Bleomycin may be beneficial for COVID-19 according to the studies below. COVID-19 involves the interplay of 400+ viral and host proteins and factors providing many therapeutic targets. Scientists have proposed 11,000+ potential treatments. c19early.org analyzes 210+ treatments. We have not reviewed bleomycin in detail.
Luo et al., Uncovering Overlapping Gene Networks and Potential Therapeutic Targets in Osteoporosis and COVID‐19 Through Bioinformatics Analysis, International Journal of Endocrinology, doi:10.1155/ije/8816596
Background: Osteoporosis is a progressive bone disease characterized by reduced bone density and deterioration of bone microarchitecture, predominantly affecting the elderly population. The ongoing COVID‐19 pandemic has introduced additional challenges in osteoporosis management, potentially due to systemic inflammation and direct viral impacts on bone metabolism. This study aims to identify common differentially expressed genes (DEGs) and key molecular pathways shared between osteoporosis and COVID‐19, with the goal of uncovering potential therapeutic targets through bioinformatics analysis.Methods: Publicly available gene expression datasets GSE164805 (osteoporosis) and GSE230665 (COVID‐19) were analyzed to identify overlapping DEGs. Functional enrichment analysis using Gene Ontology (GO), pathway analysis, protein–protein interaction (PPI) network construction, and transcription factor (TF)–hub gene regulatory network analysis were performed to explore the biological significance and regulatory mechanisms of these DEGs.Results: A total of 325 common DEGs were identified between osteoporosis and COVID‐19. GO enrichment analysis revealed significant involvement in signal transduction and plasma membrane components. Pathway analysis highlighted the “cytokine–cytokine receptor interaction” pathway as a central player. PPI network analysis identified a module of 193 genes with 397 interactions, from which 10 key hub genes were prioritized: ACTB, CDH1, RPS8, IFNG, RPL17, UBC, RPL36, RPS4Y1, GSK3B, and FGF13. Furthermore, 76 TFs were found to regulate these hub genes, and 15 existing drugs targeting four of these hub genes were identified.Conclusion: This integrative bioinformatics study reveals 15 candidate therapeutic agents that target key regulatory genes shared between osteoporosis and COVID‐19, offering promising treatment strategies for osteoporotic patients, especially those impacted by or at risk of SARS‐CoV‐2​ infection.
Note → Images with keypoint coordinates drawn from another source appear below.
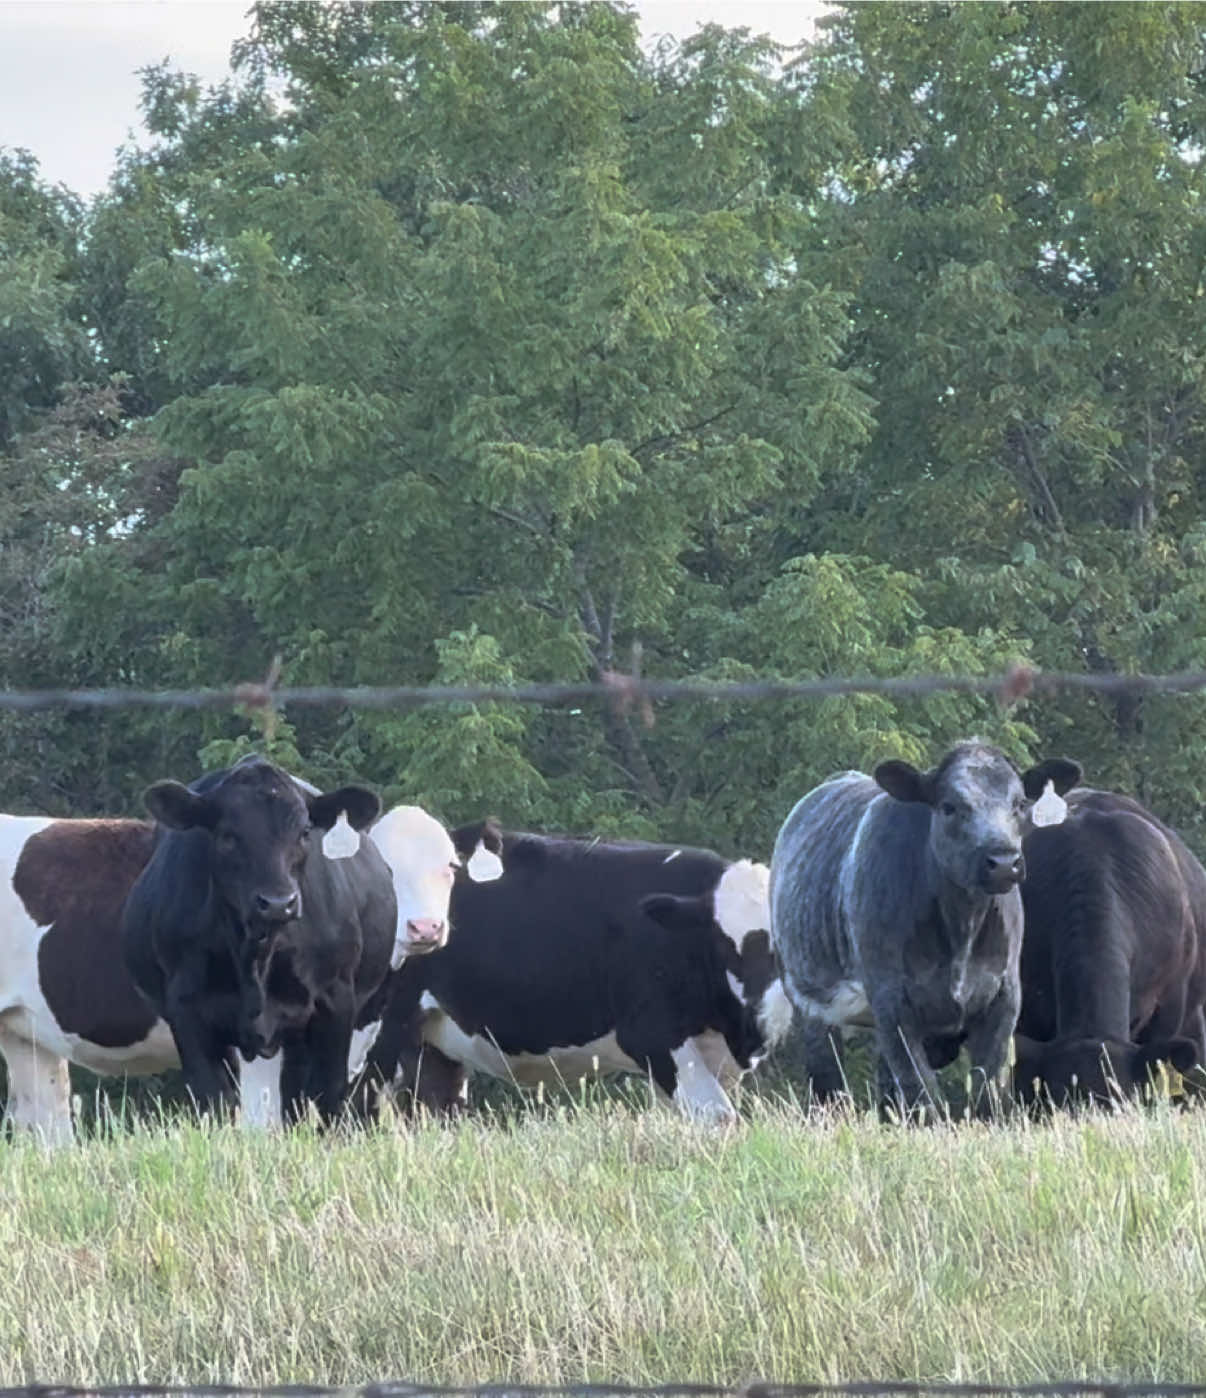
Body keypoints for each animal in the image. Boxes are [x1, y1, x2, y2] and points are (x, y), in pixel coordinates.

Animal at [769, 740, 1081, 1116]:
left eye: (1020, 803)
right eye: (949, 806)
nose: (1004, 861)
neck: (962, 928)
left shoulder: (1005, 997)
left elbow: (986, 1092)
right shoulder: (892, 1002)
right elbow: (922, 1094)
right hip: (808, 1000)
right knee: (828, 1083)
Loucera et al., Drug repurposing for COVID-19 using machine learning and mechanistic models of signal transduction circuits related to SARS-CoV-2 infection, Signal Transduction and Targeted Therapy, doi:10.1038/s41392-020-00417-y
Kouznetsova et al., Potential SARS-CoV-2 protease Mpro inhibitors: repurposing FDA-approved drugs, Physical Biology, doi:10.1088/1478-3975/abcb66
Abstract Using as a template the crystal structure of the SARS-CoV-2 main protease, we developed a pharmacophore model of functional centers of the protease inhibitor-binding pocket. With this model, we conducted data mining of the conformational database of FDA-approved drugs. This search brought 64 compounds that can be potential inhibitors of the SARS-CoV-2 protease. The conformations of these compounds undergone 3D fingerprint similarity clusterization. Then we conducted docking of possible conformers of these drugs to the binding pocket of the protease. We also conducted the same docking of random compounds. Free energies of the docking interaction for the selected compounds were clearly lower than random compounds. Three of the selected compounds were carfilzomib, cyclosporine A, and azithromycin—the drugs that already are tested for COVID-19 treatment. Among the selected compounds are two HIV protease inhibitors and two hepatitis C protease inhibitors. We recommend testing of the selected compounds for treatment of COVID-19.